You should keep in mind that random forests, by their nature, are random, and setting different random states (or not setting the random_state at all) can drastically change the model that is built. The more trees there are in the forest, the more robust it will be against the choice of random state. If you want to have reproducible results, it is important to fix the random_state.

Random forests don’t tend to perform well on very high dimensional, sparse data, such as text data. For this kind of data, linear models might be more appropriate. Random forests usually work well even on very large datasets, and training can easily be parallelized over many CPU cores within a powerful computer.
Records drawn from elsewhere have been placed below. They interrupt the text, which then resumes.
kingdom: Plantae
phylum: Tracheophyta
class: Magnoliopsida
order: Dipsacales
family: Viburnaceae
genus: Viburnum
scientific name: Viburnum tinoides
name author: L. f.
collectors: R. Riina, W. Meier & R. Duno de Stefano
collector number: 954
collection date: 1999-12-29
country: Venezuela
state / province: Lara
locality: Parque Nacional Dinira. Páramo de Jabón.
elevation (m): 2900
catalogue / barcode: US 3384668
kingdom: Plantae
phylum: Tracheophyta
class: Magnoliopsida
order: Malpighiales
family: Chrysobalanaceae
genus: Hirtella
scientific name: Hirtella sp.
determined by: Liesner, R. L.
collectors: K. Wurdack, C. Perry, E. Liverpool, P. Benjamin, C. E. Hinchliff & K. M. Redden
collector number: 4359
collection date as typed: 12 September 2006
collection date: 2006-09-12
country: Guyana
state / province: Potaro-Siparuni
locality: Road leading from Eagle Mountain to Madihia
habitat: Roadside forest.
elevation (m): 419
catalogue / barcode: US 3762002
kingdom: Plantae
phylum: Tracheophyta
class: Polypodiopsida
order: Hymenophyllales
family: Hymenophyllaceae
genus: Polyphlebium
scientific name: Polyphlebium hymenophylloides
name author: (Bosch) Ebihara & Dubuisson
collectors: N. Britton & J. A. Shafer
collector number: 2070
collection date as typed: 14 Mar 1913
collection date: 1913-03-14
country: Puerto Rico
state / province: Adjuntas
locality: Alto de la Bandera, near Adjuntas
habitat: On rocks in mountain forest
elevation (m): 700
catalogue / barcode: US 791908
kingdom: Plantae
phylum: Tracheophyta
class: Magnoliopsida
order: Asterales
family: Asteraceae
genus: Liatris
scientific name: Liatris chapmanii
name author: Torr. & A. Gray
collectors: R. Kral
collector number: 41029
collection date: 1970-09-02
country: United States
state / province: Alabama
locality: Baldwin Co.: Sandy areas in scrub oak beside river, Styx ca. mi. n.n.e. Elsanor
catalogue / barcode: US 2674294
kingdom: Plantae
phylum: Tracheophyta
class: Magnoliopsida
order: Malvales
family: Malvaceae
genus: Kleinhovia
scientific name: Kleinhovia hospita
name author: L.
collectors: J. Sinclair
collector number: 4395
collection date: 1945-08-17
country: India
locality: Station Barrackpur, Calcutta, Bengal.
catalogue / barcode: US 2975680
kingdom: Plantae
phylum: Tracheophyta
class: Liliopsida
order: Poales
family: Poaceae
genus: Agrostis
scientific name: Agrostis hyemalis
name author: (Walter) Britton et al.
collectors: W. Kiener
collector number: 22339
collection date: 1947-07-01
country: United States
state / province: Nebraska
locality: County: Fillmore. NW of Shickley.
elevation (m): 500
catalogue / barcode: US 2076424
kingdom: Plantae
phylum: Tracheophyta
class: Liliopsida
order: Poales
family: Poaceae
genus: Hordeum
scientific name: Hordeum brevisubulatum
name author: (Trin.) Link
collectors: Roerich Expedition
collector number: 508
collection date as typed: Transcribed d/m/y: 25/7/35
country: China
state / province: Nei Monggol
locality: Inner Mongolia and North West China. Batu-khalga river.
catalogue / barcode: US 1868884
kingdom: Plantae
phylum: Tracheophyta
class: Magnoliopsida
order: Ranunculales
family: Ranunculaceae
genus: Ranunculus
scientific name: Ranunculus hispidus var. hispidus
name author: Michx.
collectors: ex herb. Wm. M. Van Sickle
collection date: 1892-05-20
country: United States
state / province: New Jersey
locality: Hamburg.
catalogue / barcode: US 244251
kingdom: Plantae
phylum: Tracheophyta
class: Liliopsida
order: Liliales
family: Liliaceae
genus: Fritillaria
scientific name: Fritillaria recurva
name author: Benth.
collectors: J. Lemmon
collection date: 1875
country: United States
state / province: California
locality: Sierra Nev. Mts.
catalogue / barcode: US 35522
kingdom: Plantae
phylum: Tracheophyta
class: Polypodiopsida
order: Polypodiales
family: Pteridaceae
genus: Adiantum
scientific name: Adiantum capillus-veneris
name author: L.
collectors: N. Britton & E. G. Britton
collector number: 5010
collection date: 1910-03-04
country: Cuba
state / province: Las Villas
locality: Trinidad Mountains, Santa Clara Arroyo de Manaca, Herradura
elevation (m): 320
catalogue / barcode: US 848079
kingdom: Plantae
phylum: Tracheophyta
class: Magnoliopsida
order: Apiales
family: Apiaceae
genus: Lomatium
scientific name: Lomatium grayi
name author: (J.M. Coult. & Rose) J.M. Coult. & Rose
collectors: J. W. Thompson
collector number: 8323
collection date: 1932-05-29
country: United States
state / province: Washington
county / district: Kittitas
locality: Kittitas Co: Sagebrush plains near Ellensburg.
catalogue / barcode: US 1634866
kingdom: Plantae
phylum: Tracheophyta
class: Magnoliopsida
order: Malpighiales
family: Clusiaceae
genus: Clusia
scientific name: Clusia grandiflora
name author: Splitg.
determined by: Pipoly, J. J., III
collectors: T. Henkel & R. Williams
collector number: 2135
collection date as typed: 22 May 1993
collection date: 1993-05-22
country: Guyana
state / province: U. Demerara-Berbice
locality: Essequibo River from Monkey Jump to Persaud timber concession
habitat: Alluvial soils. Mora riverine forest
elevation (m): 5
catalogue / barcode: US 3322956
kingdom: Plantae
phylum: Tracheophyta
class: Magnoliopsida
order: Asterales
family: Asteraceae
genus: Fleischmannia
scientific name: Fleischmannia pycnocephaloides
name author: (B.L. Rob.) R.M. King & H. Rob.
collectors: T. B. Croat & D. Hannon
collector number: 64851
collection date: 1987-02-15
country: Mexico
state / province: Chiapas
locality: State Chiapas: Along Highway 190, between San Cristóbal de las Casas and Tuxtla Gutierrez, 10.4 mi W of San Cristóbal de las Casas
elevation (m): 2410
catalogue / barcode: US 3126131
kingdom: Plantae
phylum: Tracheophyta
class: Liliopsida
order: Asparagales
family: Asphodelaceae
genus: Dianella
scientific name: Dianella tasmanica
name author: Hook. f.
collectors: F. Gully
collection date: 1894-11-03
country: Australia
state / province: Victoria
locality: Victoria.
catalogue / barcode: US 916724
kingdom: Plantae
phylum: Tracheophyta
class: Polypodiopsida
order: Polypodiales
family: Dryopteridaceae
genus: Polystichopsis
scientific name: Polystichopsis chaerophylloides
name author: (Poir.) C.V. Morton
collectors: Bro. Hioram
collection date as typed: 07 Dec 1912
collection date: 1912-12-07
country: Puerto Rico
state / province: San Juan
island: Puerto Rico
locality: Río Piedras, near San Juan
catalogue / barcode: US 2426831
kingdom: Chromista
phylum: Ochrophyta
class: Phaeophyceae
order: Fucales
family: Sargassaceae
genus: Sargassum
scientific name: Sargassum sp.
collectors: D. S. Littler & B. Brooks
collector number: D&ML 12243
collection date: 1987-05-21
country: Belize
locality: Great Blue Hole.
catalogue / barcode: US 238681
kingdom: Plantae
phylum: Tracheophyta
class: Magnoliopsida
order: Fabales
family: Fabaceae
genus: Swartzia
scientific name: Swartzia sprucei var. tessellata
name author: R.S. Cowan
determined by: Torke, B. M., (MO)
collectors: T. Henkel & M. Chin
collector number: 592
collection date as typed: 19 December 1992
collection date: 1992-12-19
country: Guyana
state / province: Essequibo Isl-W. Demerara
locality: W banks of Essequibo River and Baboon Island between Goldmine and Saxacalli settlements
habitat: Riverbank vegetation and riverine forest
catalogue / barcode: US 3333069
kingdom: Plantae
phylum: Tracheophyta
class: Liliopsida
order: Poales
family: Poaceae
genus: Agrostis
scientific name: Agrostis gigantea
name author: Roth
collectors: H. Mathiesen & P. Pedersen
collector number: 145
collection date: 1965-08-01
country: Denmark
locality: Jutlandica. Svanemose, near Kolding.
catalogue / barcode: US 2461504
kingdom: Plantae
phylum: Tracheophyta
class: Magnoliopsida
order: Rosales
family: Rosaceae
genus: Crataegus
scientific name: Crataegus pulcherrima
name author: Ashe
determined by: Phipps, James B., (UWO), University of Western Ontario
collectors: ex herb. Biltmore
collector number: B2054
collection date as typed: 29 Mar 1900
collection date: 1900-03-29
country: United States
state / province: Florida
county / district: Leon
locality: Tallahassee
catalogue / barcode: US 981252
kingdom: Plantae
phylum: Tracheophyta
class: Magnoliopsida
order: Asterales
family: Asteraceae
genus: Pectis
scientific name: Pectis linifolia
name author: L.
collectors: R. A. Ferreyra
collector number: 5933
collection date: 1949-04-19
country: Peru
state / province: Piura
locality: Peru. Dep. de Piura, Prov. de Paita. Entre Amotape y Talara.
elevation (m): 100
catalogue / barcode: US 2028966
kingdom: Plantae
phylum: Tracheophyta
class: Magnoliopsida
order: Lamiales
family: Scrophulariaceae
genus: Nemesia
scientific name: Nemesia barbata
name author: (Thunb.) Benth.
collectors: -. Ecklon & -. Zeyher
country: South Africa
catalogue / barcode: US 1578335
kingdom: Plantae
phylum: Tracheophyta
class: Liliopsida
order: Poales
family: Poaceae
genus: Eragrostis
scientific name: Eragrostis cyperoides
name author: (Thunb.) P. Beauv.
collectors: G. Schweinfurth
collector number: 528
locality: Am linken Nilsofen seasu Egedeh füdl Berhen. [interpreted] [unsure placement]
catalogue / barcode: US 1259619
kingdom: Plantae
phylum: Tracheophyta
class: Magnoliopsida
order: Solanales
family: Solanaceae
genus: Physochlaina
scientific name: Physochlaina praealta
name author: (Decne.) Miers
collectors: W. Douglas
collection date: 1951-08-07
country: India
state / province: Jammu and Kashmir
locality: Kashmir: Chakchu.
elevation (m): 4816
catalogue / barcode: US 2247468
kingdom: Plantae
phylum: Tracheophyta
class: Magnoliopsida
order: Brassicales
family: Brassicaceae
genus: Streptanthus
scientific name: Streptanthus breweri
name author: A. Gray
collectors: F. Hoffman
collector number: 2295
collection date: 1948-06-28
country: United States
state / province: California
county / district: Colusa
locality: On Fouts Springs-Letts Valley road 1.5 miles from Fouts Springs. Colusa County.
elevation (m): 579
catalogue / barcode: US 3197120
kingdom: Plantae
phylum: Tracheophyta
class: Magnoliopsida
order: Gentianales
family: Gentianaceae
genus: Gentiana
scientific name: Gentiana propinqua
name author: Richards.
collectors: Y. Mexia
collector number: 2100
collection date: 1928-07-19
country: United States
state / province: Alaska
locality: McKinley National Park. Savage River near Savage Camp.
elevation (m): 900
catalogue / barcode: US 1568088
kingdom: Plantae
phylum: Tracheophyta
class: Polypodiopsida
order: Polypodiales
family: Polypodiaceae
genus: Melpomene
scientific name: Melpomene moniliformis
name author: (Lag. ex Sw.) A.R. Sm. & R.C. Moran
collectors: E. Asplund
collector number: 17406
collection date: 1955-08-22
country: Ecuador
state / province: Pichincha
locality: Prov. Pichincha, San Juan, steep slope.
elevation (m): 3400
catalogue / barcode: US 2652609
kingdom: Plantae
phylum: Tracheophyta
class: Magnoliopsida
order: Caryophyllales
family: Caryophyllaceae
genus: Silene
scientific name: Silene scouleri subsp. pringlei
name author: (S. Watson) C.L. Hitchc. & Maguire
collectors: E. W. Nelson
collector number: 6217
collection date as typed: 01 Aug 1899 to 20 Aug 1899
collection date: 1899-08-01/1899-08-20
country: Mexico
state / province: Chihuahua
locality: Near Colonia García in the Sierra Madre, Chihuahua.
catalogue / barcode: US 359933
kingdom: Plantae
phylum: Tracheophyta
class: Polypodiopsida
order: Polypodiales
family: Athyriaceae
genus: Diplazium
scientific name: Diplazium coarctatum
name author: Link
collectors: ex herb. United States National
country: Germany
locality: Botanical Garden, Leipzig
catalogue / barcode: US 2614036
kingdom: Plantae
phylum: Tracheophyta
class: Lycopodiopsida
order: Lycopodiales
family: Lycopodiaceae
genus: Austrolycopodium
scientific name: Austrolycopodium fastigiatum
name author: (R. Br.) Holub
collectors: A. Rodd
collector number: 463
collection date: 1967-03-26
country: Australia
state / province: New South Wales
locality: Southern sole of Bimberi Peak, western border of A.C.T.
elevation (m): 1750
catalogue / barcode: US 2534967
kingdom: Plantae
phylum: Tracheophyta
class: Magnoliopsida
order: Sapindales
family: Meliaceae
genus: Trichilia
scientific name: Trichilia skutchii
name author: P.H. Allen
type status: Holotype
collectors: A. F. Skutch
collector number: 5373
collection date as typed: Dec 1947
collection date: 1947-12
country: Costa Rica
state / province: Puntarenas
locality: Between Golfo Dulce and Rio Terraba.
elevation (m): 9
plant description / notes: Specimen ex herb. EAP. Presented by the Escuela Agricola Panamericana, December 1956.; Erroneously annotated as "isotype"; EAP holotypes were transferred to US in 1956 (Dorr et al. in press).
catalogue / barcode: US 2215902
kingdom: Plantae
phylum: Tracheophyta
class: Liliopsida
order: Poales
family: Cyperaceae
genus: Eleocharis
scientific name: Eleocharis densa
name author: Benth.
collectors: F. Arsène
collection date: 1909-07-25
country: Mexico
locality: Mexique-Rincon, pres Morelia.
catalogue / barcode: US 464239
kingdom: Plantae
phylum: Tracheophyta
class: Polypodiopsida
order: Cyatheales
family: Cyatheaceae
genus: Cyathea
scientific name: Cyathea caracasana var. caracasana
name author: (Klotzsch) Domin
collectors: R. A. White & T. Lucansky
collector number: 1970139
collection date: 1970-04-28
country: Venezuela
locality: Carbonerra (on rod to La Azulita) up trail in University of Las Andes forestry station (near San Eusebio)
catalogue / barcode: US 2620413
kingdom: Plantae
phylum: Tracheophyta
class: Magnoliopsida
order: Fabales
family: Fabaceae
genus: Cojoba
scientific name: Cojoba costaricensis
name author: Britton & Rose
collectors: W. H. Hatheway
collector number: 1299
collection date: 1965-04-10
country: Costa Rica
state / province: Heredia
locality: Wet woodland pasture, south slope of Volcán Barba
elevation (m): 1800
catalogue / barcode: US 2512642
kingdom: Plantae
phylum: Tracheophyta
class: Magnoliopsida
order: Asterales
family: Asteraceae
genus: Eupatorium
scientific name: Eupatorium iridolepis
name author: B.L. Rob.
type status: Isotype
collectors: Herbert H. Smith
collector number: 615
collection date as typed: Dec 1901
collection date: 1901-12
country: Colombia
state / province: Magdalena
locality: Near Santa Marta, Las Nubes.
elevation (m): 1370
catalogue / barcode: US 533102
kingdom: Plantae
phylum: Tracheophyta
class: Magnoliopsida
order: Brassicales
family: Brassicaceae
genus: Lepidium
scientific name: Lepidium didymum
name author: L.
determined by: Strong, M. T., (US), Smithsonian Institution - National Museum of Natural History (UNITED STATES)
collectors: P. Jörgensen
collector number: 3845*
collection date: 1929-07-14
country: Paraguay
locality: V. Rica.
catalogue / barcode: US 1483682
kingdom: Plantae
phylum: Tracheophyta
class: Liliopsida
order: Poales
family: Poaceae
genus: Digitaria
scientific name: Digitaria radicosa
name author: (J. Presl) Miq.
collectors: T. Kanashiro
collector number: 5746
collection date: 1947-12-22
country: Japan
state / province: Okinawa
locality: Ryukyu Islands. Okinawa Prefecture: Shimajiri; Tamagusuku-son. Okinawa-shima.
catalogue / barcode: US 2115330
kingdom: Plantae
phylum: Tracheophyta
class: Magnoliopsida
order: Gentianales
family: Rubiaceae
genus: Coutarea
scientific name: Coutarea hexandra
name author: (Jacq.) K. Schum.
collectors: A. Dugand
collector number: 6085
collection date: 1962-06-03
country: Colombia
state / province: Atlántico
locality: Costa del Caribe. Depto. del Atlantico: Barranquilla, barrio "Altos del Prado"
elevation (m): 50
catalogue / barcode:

However, random forests require more memory and are slower to train and to predict than linear models. If time and memory are important in an application, it might make sense to use a linear model instead.

The important parameters to adjust are n_estimators, max_features, and possibly pre-pruning options like max_depth. For n_estimators, larger is always better. Averaging more trees will yield a more robust ensemble by reducing overfitting. However, there are diminishing returns, and more trees need more memory and more time to train. A common rule of thumb is to build “as many as you have time/memory for”.

As described earlier, max_features determines how random each tree is, and a smaller max_features reduces overfitting. In general, it’s a good rule of thumb to use the default values: \(max\_features=\sqrt{n\_features}\) for classification and \(max\_features=log_2(n\_features)\) for regression. Adding max_features or max_leaf_nodes might sometimes improve performance. It can also drastically reduce space and time requirements for training and prediction.